DOJ Serves Up a Statement of Interest with a Side of Fries
March 5, 2026, 1:14 PM
Last Friday, the DOJ filed a Statement of Interest in In Re Frozen Potato Products Antitrust Litigation, a multidistrict price fixing litigation filed in the Northern District of Illinois against four producers of frozen potato products that used PotatoTrack, a third-party data analytics platform. With the food supply chain top of mind for the Trump administration, this Statement of Interest follows a series of similar statements that the DOJ has put forth in other civil litigation cases in the food and agricultural industry involving allegations of information exchange through third-party intermediaries (see, e.g., In re Granulated Sugar and In Re Pork) and reflects a continuing emphasis by the DOJ to view information exchange allegations as standalone Section 1 violations.
In re Frozen Potato Background
A class of direct purchasers (retail chain grocery stores and other food distributors) brought this case against the four dominant processors of frozen potato products, McCain, Lamb Weston, J.R. Simplot, and Cavendish Farms, who are alleged to account for nearly 98% of the annual market for frozen potato products. Each of these defendants uses and contributes data to PotatoTrack, a data analytics platform that plaintiffs claim provides its users detailed reports on other users' pricing strategy, output, product lines, and market share. With an alleged 98% market share, the four market participant defendants who used PotatoTrack were, in effect, the only producers of frozen potato products. Plaintiffs allege that in exchange for their data, the Defendants received reports showing their data on one side and data from the three other Defendants, their sole competitors, on the other side, in turn, continuously agreeing to exchange competitively sensitive information in violation of Section 1. Further, Plaintiffs allege that access to each Defendant’s competitive information “reduced uncertainty that each should have faced from not knowing what their competitors were offering, and intending to offer, with respect to the price in the Frozen Potato market.” These may not be features of other information exchanges that observe the former DOJ/FTC guidelines aimed to protect against anticompetitive effects.
The DOJ’s Statement of Interest
The DOJ’s Statement of Interest in In re Frozen Potato emphasizes two main points:
First, the DOJ reiterates the position it has taken in prior Statements of Interest: information exchanges can be considered “concerted action” under Section 1 of the Sherman Act where users mutually expect to receive reciprocal information. The DOJ argues that a formal agreement is not necessary to find concerted action, citing to a Supreme Court case from the 1960s for the proposition that an agreement can be inferred from “a request by each defendant of its competitor for information as to the most recent price charged or quoted, whenever it needed such information and whenever it was not available for another source.” United States v. Container Corp. of America, 393 U.S. 333, 335 (1969). While Container Corp. did not involve allegations of information exchange through third parties, the DOJ nevertheless argues that concerted action can also be found when firms exchange information on the understanding that reciprocal information will be provided, even through benchmarking products.
Second, the DOJ argues that courts should not view standalone information exchange allegations with a presumption of legality and appears to argue in favor of application of the “rule of reason’s ‘fact-specific assessment,’” stating that there is no set list of the features an information exchange needs to have to qualify an information exchange as anticompetitive.
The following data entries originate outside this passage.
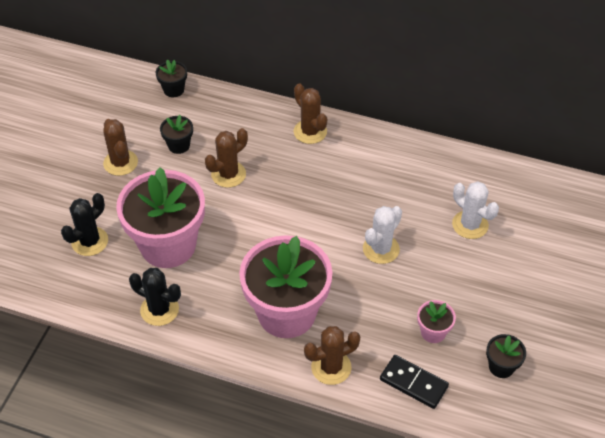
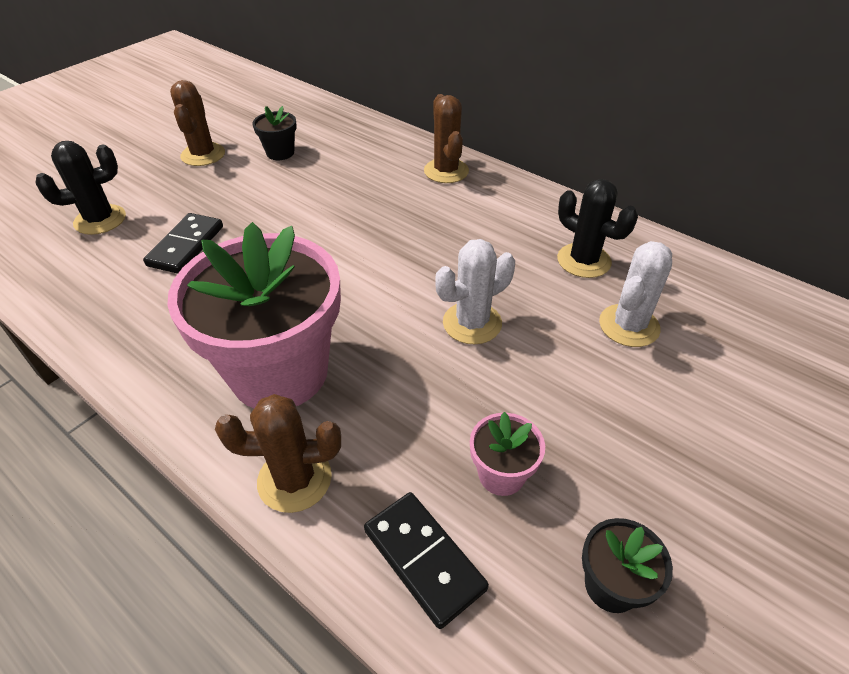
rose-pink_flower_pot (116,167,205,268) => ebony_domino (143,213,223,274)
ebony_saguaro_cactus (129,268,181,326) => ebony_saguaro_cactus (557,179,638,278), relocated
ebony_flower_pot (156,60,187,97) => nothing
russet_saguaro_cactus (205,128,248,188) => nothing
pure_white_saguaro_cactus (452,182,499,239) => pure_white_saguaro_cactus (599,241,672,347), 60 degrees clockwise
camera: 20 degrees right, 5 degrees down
Notably, the DOJ states that courts consider a number of factors in analyzing standalone information-exchange claims, including the structure of the industry involved, nature of the information exchanged, and whether the data are made publicly available. The DOJ argued that the potato producer defendants were “wrong” to suggest that plaintiffs could not establish anticompetitive effects despite concessions that PotatoTrack reports included only aggregated and backward-looking market data. In support of this statement, the DOJ again referred back to Container Corp., noting that the alleged information exchange there, while historical, allowed defendants to determine “the current price which a customer would need to pay in order to obtain products from the defendant furnishing data.” It further cited to a Second Circuit case where the information exchange claim involved a third-party aggregator, but where the defendants “received the ‘data broken down to subsets consisting of as few as three competitors.’”
With the DOJ’s latest Statement of Interest, and its ongoing involvement in two active litigations against third-party aggregators on information exchange theories, one of which is set for trial this May, we can expect the DOJ’s heightened scrutiny to continue. The DOJ’s emphasis on a fact-specific inquiry in its latest Statement of Interest, however, suggests that companies should carefully consider the facts surrounding any third-party data aggregation or benchmarking platform they use and/or contribute to, including the nature of the information involved, number of participants, and recency of the data exchanged, to assess the relative antitrust risks of the arrangement. As evidenced in this Statement of Interest, while the DOJ does not view precautions that would have fallen under the safe harbors of the withdrawn DOJ/FTC information sharing guidelines such as backward-looking and aggregated data as necessarily sufficient to negate anticompetitive effects, it concedes that the key question is whether the exchange has a tendency to suppress competition, inviting the opportunity to show the procompetitive benefits of a specific exchange.